## EXERCISE AIM
Comb through the entries for "contact" and pull out each line that holds it.

## Page-level text extractions
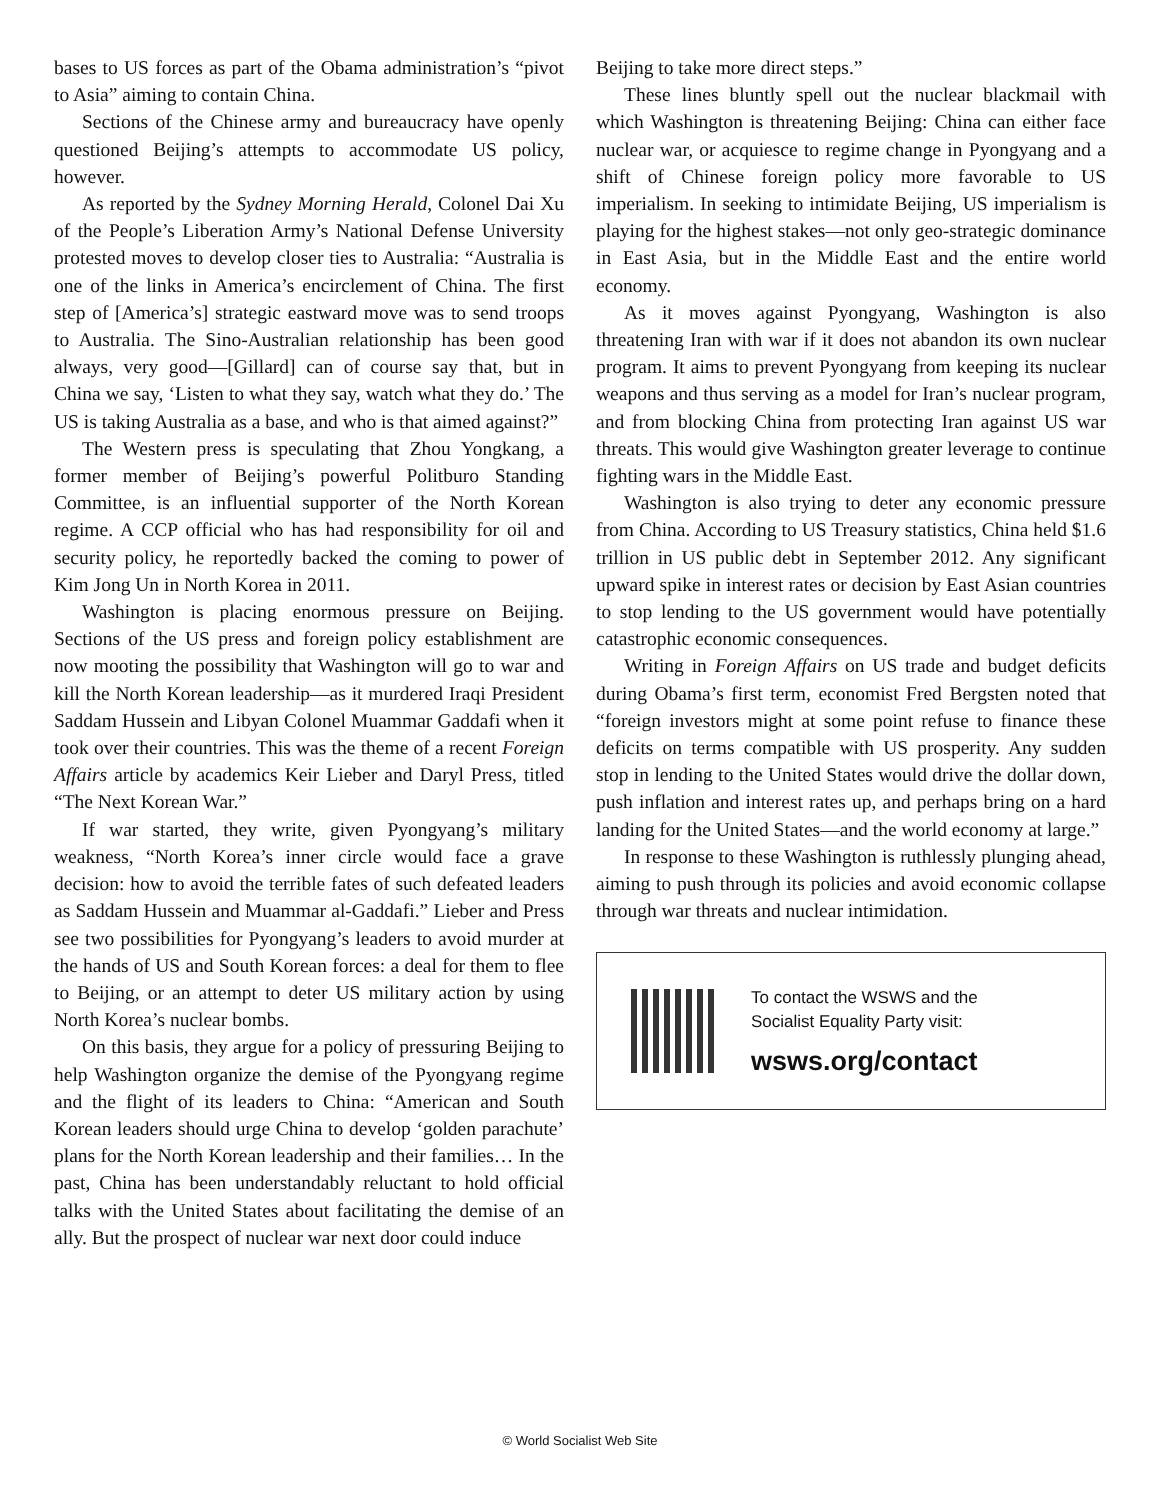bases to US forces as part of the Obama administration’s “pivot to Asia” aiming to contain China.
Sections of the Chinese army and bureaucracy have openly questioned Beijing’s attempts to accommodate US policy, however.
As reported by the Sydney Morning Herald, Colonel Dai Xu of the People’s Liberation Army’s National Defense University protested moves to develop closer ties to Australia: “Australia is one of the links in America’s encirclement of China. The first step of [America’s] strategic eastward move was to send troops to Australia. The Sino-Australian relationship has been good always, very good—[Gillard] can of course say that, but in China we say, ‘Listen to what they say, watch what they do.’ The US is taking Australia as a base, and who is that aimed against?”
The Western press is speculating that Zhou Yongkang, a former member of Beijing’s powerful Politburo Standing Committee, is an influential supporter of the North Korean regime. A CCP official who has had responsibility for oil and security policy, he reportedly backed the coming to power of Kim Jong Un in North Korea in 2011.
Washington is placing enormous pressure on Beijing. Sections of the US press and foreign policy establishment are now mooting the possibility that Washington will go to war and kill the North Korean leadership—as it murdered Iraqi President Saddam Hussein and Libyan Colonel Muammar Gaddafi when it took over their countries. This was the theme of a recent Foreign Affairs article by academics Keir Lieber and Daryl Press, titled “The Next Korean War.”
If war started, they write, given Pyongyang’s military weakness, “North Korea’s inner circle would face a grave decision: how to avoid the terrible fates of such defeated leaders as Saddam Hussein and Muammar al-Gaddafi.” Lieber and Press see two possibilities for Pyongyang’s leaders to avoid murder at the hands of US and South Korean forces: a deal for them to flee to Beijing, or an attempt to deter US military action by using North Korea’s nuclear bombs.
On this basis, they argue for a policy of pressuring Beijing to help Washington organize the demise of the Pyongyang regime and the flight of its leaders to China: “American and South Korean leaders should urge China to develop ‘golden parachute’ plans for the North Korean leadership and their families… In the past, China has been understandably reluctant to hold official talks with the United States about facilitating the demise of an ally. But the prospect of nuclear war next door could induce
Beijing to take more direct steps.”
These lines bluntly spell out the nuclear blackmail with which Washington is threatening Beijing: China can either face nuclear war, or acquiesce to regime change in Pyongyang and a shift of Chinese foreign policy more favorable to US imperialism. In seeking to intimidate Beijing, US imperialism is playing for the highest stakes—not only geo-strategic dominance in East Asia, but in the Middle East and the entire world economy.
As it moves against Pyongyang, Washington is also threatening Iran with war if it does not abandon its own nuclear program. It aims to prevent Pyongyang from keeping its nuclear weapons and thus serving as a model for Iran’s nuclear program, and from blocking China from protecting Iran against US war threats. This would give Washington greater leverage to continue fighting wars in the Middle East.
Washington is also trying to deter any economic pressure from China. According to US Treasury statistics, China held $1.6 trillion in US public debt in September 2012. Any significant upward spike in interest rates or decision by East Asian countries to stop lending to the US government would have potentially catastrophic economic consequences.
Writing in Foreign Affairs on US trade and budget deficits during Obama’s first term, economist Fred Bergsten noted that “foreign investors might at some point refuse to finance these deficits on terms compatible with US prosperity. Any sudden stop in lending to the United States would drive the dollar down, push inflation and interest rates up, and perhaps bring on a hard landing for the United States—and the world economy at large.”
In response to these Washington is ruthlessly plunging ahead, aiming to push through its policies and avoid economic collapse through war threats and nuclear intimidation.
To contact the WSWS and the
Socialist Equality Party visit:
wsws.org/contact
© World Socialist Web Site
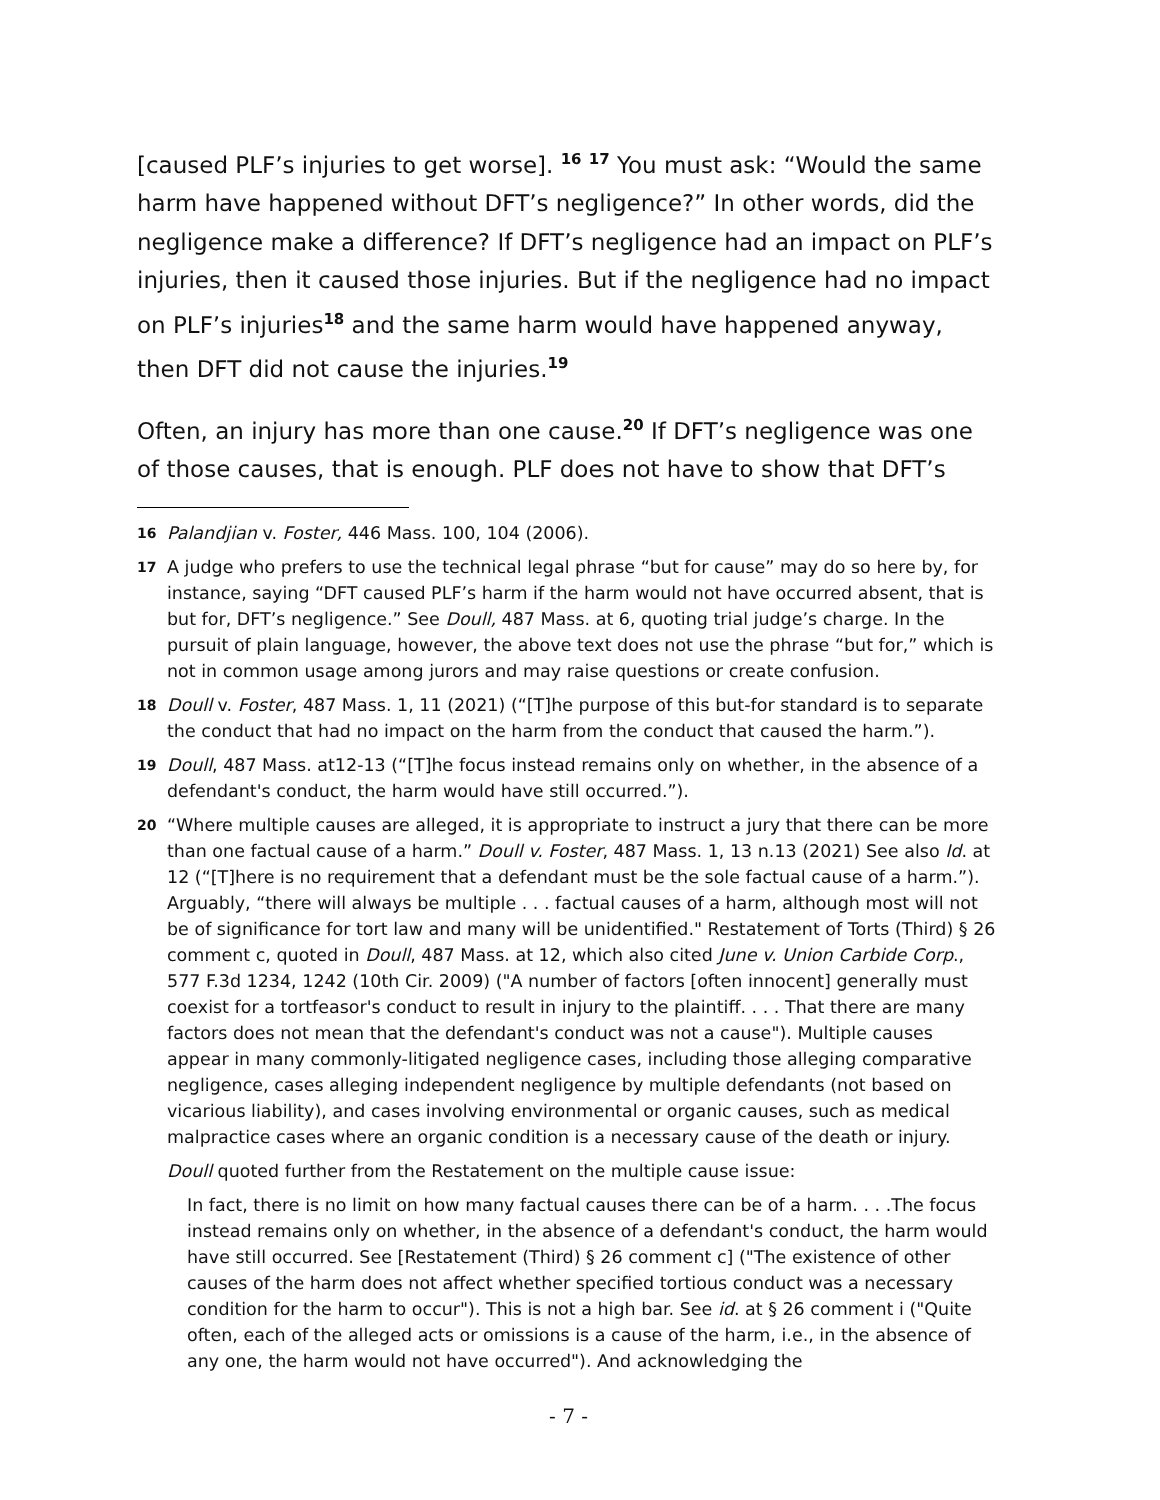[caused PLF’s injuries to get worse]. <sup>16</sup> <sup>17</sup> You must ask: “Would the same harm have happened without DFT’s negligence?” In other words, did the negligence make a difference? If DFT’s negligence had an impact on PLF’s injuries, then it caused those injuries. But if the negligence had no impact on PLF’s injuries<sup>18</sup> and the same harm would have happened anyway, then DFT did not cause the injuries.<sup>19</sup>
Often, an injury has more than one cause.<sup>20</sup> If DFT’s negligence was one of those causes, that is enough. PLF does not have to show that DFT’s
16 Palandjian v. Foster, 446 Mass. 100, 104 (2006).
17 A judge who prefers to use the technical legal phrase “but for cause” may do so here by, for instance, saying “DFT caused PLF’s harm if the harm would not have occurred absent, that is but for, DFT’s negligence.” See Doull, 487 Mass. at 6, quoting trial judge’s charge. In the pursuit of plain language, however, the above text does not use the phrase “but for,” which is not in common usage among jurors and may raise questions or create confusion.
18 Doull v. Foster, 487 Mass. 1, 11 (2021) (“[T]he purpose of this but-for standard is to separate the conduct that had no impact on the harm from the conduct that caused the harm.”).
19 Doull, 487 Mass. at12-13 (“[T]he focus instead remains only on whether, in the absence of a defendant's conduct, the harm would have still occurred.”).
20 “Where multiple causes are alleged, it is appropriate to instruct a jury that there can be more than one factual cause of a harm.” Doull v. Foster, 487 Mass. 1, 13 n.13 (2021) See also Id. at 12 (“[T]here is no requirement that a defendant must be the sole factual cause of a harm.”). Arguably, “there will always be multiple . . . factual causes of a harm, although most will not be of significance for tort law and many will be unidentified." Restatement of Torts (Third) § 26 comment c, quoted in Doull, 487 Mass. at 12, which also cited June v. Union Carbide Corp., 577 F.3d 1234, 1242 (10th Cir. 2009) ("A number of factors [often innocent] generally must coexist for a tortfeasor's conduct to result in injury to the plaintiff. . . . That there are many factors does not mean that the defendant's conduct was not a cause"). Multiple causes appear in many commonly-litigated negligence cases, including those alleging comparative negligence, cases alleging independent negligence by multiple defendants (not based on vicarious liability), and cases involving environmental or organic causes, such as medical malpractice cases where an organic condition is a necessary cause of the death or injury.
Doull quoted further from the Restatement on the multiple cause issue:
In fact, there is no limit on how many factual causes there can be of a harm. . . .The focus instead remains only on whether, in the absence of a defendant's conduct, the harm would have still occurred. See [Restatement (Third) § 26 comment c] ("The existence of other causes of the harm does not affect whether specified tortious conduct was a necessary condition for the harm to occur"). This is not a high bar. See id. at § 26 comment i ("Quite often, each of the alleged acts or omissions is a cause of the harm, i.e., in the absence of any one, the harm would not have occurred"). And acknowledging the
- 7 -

## RESPONSE BELOW
To contact the WSWS and the
wsws.org/contact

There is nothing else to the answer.